Finally, on to my questions: 1. Is there room for any appreciable speed improvement in the routine? 2. Is the sigma() function something I could use with a GPU? 3. If 2, then how would I go about (learning and) modifying it to make use of a GPU? [code] findcyc(a,e)= { if(a%2==1,a+=1); print("version 20140530b, running ", a, " through ", e); gettime(); forstep(b=a,e,2, if(b%4==0 || b%3==0, i=b; for(d=1,4,i=sigma(i)-i; if(i<b, break(), if(i==b, write("../../Desktop/cyclesFound", b, " ", d); break() ) ) ); if(b%1000000==0, print(b,"/",e," ",gettime()/1000+0.," s/M"); write("../../Desktop/cycleStatus", b," ",e) ) ) ) } [/code]Thanks for any/all assistance...[/QUOTE] I've thought of a few things that might help without a gpu, but I can't implement them efficiently if you know what a%12 is you could make a vector of steps to only hit those that are 0 mod 4 or 0 mod 3 with values mod 12 that are 0 mod 2 eliminating the need for the if statement, but you could keep it and try a vector of mod 12 values like [1,0,0,0,1,0,1,0,1,0,0,0][(b%12)+1] which eliminates all the 1 that aren't also 0 mod 2 ( learned this earlier in the thread). I was thinking if you added efficient checks to see if i can be the start of a 3-cycle but that may have too much overhead. Laurv/CRG might know more than me since all my gp are thread engine:single ( mostly because I use the Self-installing distributions for Windows I think) but in newer versions maybe parfor's or something could speed it up by checking multiple candidates at once. or using select/parselect maybe you could select all the ones that fit your conditions quicker. |
Thanks for all the help. I will definitely look into all of this as time permits. I did try other methods of choosing the candidates, even trying the selection outside the Pari routine, but none (so far) gained any speed. Many methods slowed the program down.

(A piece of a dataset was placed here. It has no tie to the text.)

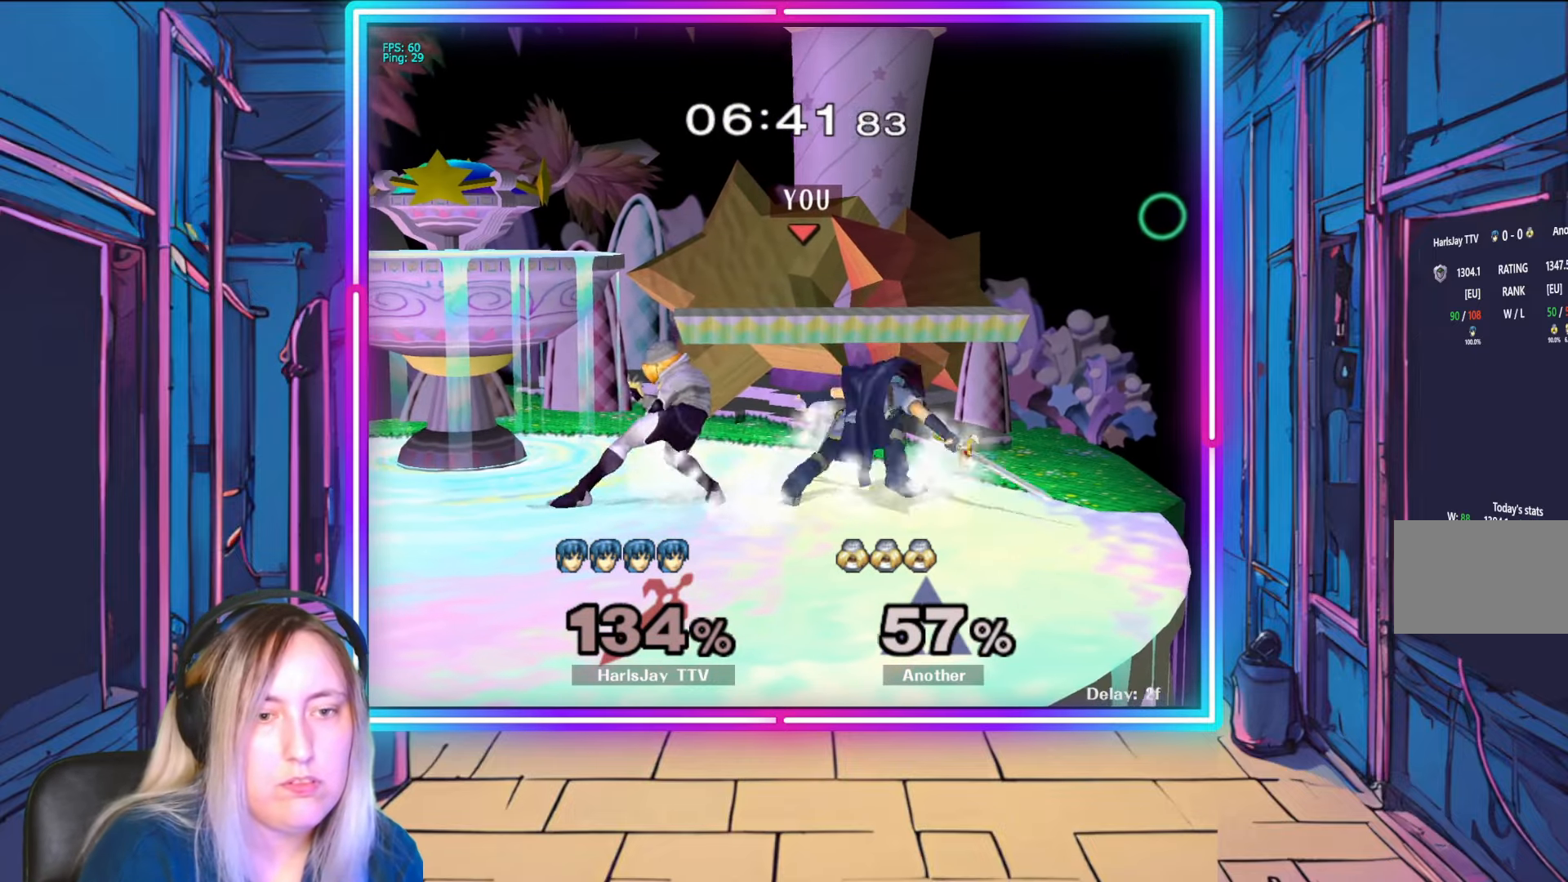
{"buttons": [], "left_stick": "center", "right_stick": "center", "events": [[33, "left_stick", "center"], [100, "right_stick", "left"], [217, "right_stick", "center"], [233, "left_stick", "left"], [333, "left_stick", "center"]]}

I had not considered adding a sieve on the front, but I did think about a customized function, but assumed I couldn't do better than what was available. I will have to study that some more. The Perl info is something I'll have to visit, as well. (I'll have to knock some rust off my Perl programming.) As to the version of Pari, I'll have to see, since every machine has its own install and I compiled the code on each individual computer to be sure any specifics were met, some may not be running the newest. Of course, the reason for bringing up GPUs is that I have two systems with old NVidia boards (48 cores, each) that are functional with CUDA. All my iterations so far are running as single threads, manually invoked across all available CPU cores per machine. If I could add in some of the NVidia cores, I should gain a little on those machines. But, I have a lot of study to get where I can use them and I'm growing really slow in all my computer "playings" due to other "life interests." Again, thanks everyone for all the help... |
Short Followup
Alas, all the several machines I checked (Fedora, Ubuntu, Debian) have Pari 2.5.x installed and nothing newer available via their repositories. Perhaps, rather than opt for individually, manually reinstalling Pari, I should look into the Perl option mentioned. I've also thought of trying one machine with a newer version of Pari and see if the compiled application will run across the others...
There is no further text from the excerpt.